**Requirement**
Filter these entries down to lines holding "sued".

**The records**
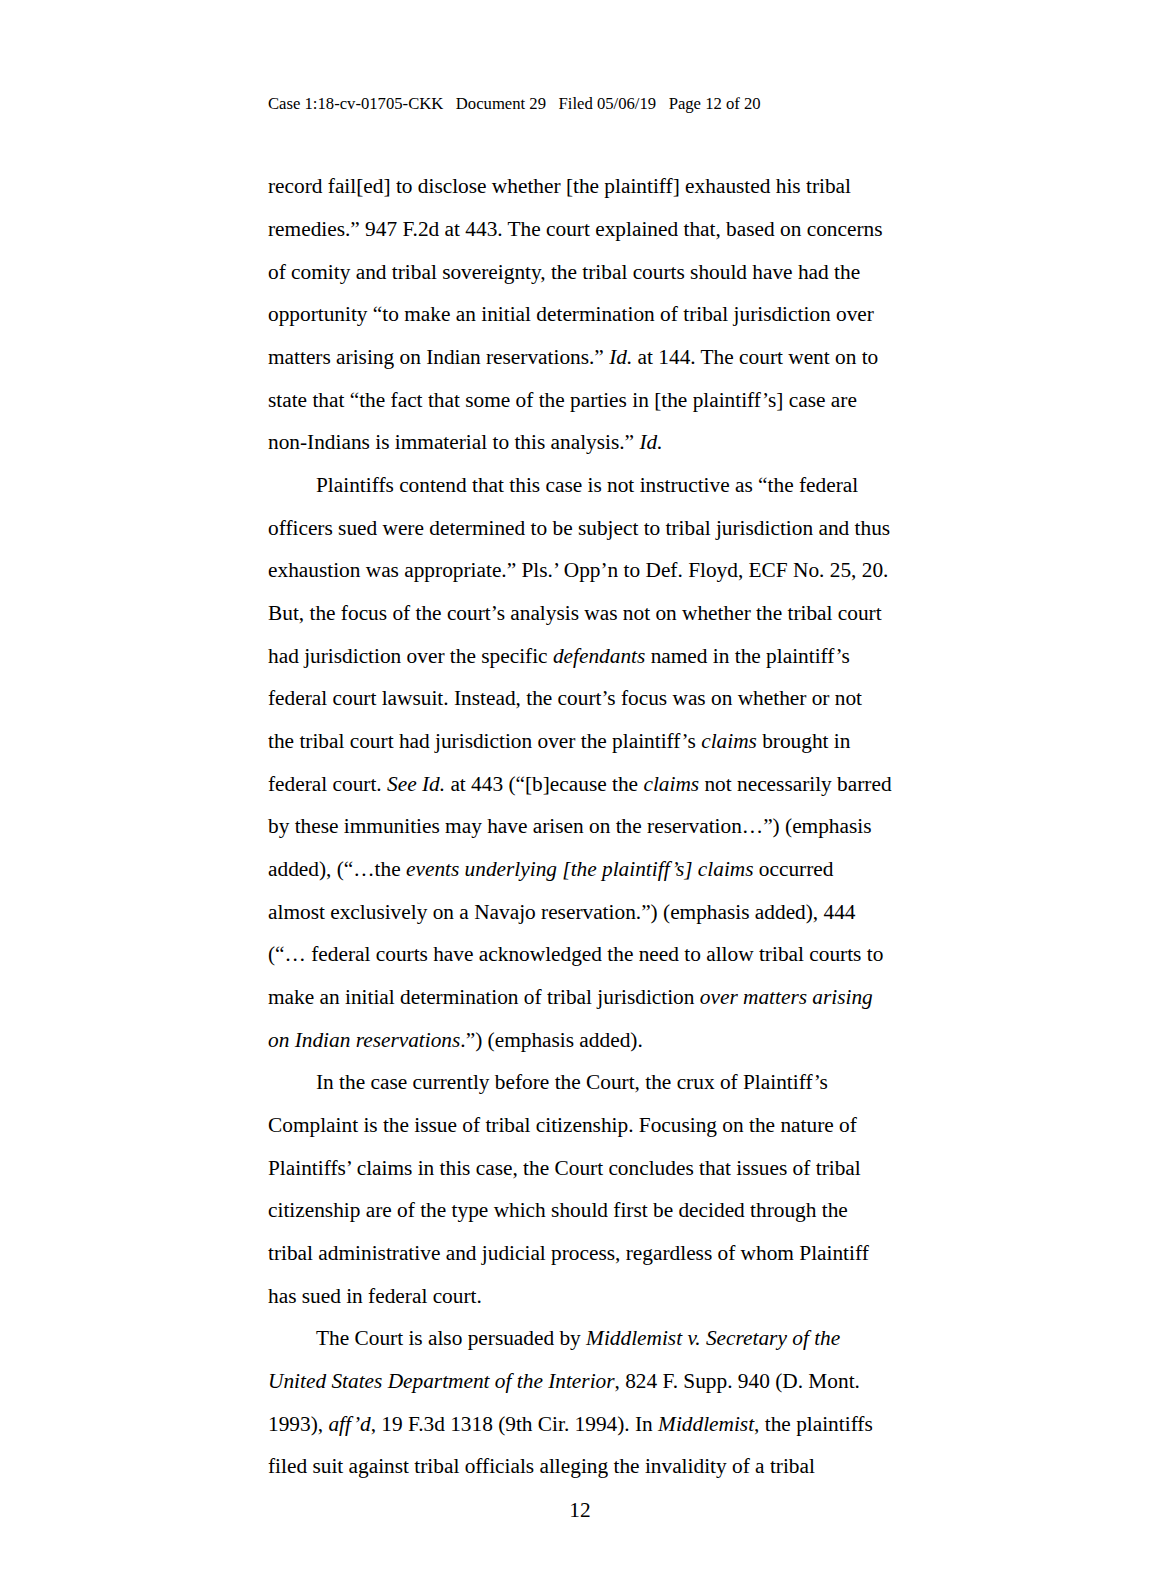Case 1:18-cv-01705-CKK Document 29 Filed 05/06/19 Page 12 of 20
record fail[ed] to disclose whether [the plaintiff] exhausted his tribal remedies.” 947 F.2d at 443. The court explained that, based on concerns of comity and tribal sovereignty, the tribal courts should have had the opportunity “to make an initial determination of tribal jurisdiction over matters arising on Indian reservations.” Id. at 144. The court went on to state that “the fact that some of the parties in [the plaintiff’s] case are non-Indians is immaterial to this analysis.” Id.
Plaintiffs contend that this case is not instructive as “the federal officers sued were determined to be subject to tribal jurisdiction and thus exhaustion was appropriate.” Pls.’ Opp’n to Def. Floyd, ECF No. 25, 20. But, the focus of the court’s analysis was not on whether the tribal court had jurisdiction over the specific defendants named in the plaintiff’s federal court lawsuit. Instead, the court’s focus was on whether or not the tribal court had jurisdiction over the plaintiff’s claims brought in federal court. See Id. at 443 (“[b]ecause the claims not necessarily barred by these immunities may have arisen on the reservation…”) (emphasis added), (“…the events underlying [the plaintiff’s] claims occurred almost exclusively on a Navajo reservation.”) (emphasis added), 444 (“… federal courts have acknowledged the need to allow tribal courts to make an initial determination of tribal jurisdiction over matters arising on Indian reservations.”) (emphasis added).
In the case currently before the Court, the crux of Plaintiff’s Complaint is the issue of tribal citizenship. Focusing on the nature of Plaintiffs’ claims in this case, the Court concludes that issues of tribal citizenship are of the type which should first be decided through the tribal administrative and judicial process, regardless of whom Plaintiff has sued in federal court.
The Court is also persuaded by Middlemist v. Secretary of the United States Department of the Interior, 824 F. Supp. 940 (D. Mont. 1993), aff’d, 19 F.3d 1318 (9th Cir. 1994). In Middlemist, the plaintiffs filed suit against tribal officials alleging the invalidity of a tribal
12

**Answer space**
Plaintiffs contend that this case is not instructive as “the federal officers sued were determined to be subject to tribal jurisdiction and thus exhaustion was appropriate.” Pls.’ Opp’n to Def. Floyd, ECF No. 25, 20. But, the focus of the court’s analysis was not on whether the tribal court had jurisdiction over the specific defendants named in the plaintiff’s federal court lawsuit. Instead, the court’s focus was on whether or not the tribal court had jurisdiction over the plaintiff’s claims brought in federal court. See Id. at 443 (“[b]ecause the claims not necessarily barred by these immunities may have arisen on the reservation…”) (emphasis added), (“…the events underlying [the plaintiff’s] claims occurred almost exclusively on a Navajo reservation.”) (emphasis added), 444 (“… federal courts have acknowledged the need to allow tribal courts to make an initial determination of tribal jurisdiction over matters arising on Indian reservations.”) (emphasis added).
In the case currently before the Court, the crux of Plaintiff’s Complaint is the issue of tribal citizenship. Focusing on the nature of Plaintiffs’ claims in this case, the Court concludes that issues of tribal citizenship are of the type which should first be decided through the tribal administrative and judicial process, regardless of whom Plaintiff has sued in federal court.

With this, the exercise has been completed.